So much music, so little time. Sometimes, it’s just impossible to get to everything, especially stuff that comes out at the end of the year, when pretty much everyone drops new stuff. So in the interests of playing catch-up, here are a few gems I almost missed.
“Memory Disappears,” by Freezepop: The video for this Boston-based synth-pop band is absolutely gorgeous. The members of the band wander ghostlike though the woods, captured on what looks like old-school home movie footage, and while the listeners lose themselves to the song’s lush tones, it’s easy for them to miss someone suddenly vanishing on the screen in front of them. “They save it for a while,” sings vocalist Liz Enthusiasm, “Memory on trial/The machines won’t look back/Why should you?” It’s a song about how everything eventually fades, memory most of all. But there’s also a sort of sadness at that though, of everything being ultimately ephemeral and slipping from your grasp.
“All the Stars,” by Prateek: The lyric video for Boston singer-songwriter Prateek’s song “All the Stars” is a lovely piece of work, its simple illustrations well-capturing the song’s sense of wistfulness and squandered time. The song starts with an image of a restless teenager, and then transitions to the subject well into adulthood: “Turning 39 and the years/have been unkind they say,” sings Prateek, “Aches and pains/won’t go away./Pour another drink and think about your wasted youth/like a rotting tooth/ain’t it the truth?” Later he sings that “killing time’s not a victimless crime.” It’s lovely, sad work from a truly remarkable songwriter.
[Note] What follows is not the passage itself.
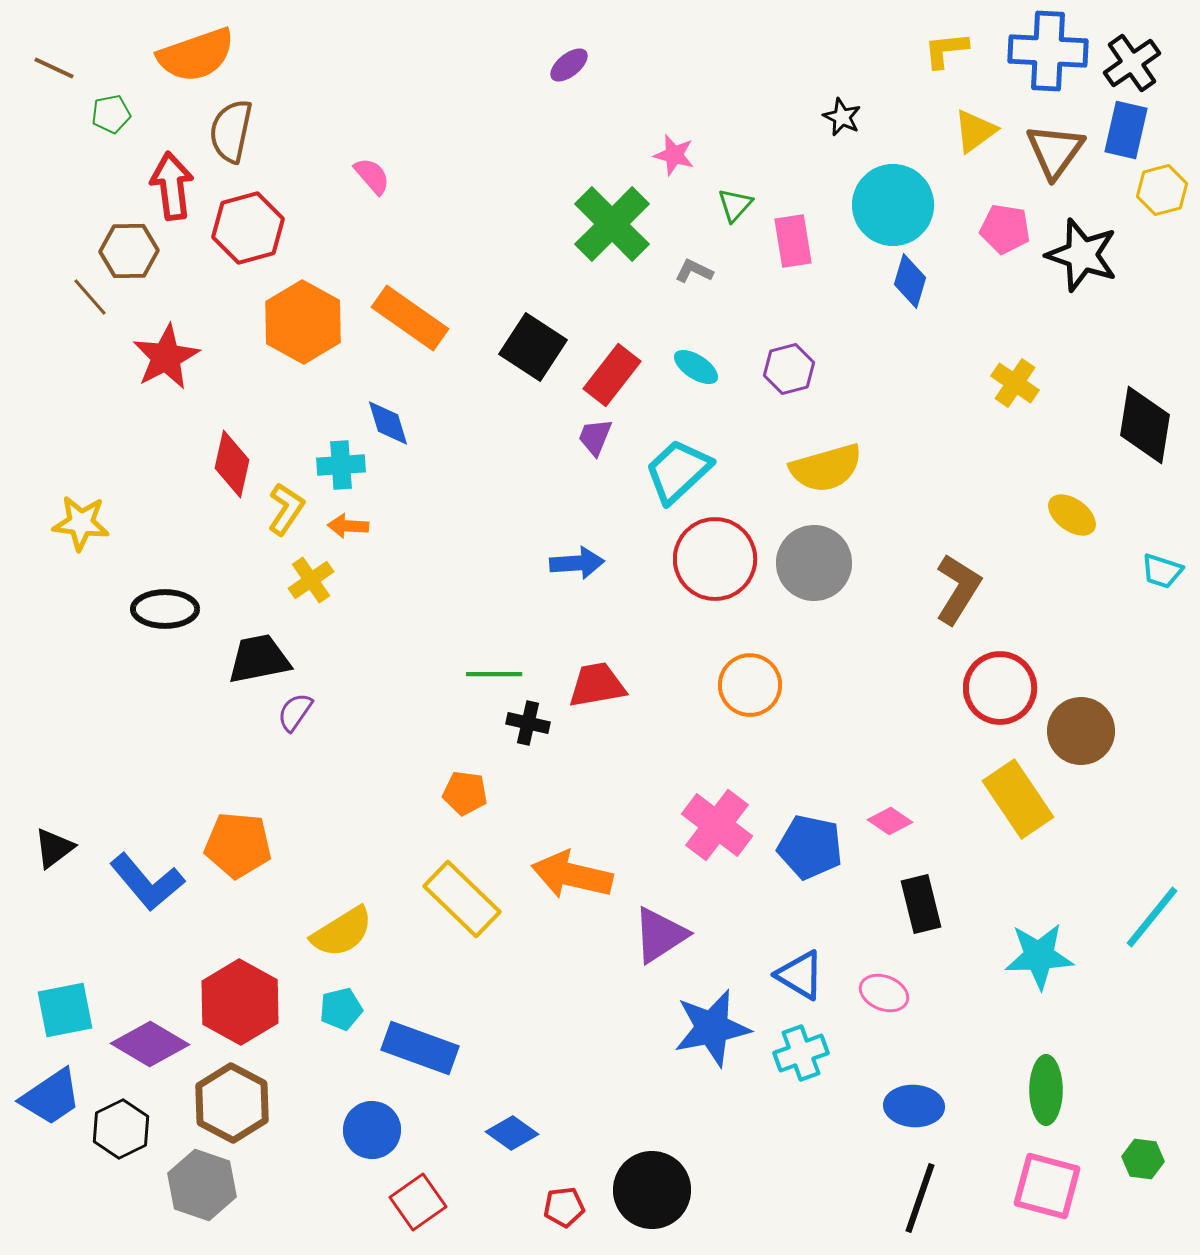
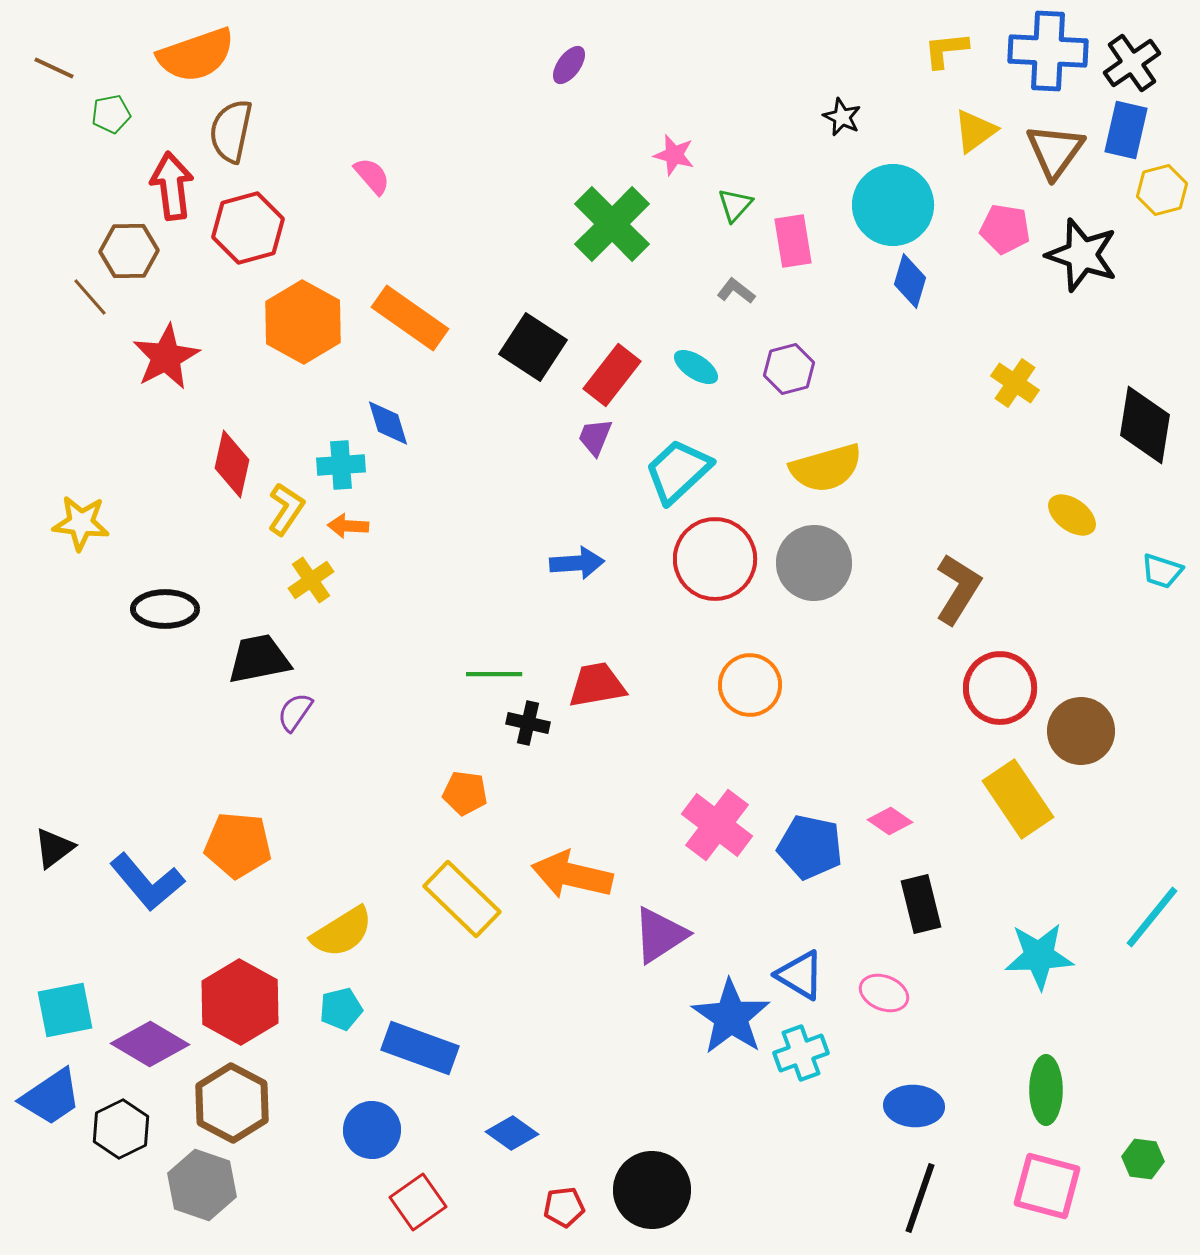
purple ellipse at (569, 65): rotated 15 degrees counterclockwise
gray L-shape at (694, 271): moved 42 px right, 20 px down; rotated 12 degrees clockwise
blue star at (712, 1028): moved 19 px right, 11 px up; rotated 26 degrees counterclockwise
“Papi,” by Louie Gonz: OK, if you have a problem when your music gets a little raunchy, this song by Worcester rapper Louie Gonz is definitely not the song for you. The song, which features rapper Mr. Pacheco, is fearless in the way it gets down and dirty, even if the song is less about casual sex than it appears, and more about the persona’s unwillingness to settle down, valuing the hustle of a music career over love or children. There’s a sadness to that sentiment, one that’s easy to miss against the scorching beat by BNoise x NoxBeatz. The song may not be for every audience, but there’s no denying it’s a banger. Also, the video – directed by Gonz and TC Animations, with noted producer DJ Manipulator as videographer – has Gonz being subjected to an alien autopsy and riding a velociraptor, and it’s pretty hard to go wrong with that.
“Break Off,” by The I Want You: The video for the Boston-based rockers The I Want You’s “Break Off” has a kind of trippy, ’80s-retro feel to it, with video game-esque graphics and fractaling images of the band that recall the early days of MTV. Underneath all that, though, is a pretty straightforward blast of blues-rock, with killer harmonica and an infectious groove. “You don’t like my behavior,” sings vocalist Jim Gerdeman, “you think it’s hit and run/no point currying favor/when you hate everyone.” A tad misanthropic, to be certain, but the band has a way of making the misanthropy fun.
“Gram Jams 1-3,” by DJ Manipulator: Hopedale’s DJ Manipulator is one of very few hip-hop producers who is able to take a high concept – such as making an entire mix tape based on Soviet-era propaganda or the jazz riffs that are frequently sampled on rap albums – and turn them into something both totally unique and engaging. In a lot of ways, with the three “Gram Jams” mixtapes he dropped last year, Manipulator is sort of working in the opposite direction, working with loose beats, some made for other artists and discarded, others straight from his cutting room floor, and melding them into something that’s weirdly coherent and at times downright captivating. It’s a reminder that Manipulator is a genius when it comes to musical puzzle pieces, taking scraps that others might ignore and refashioning them into something amazing.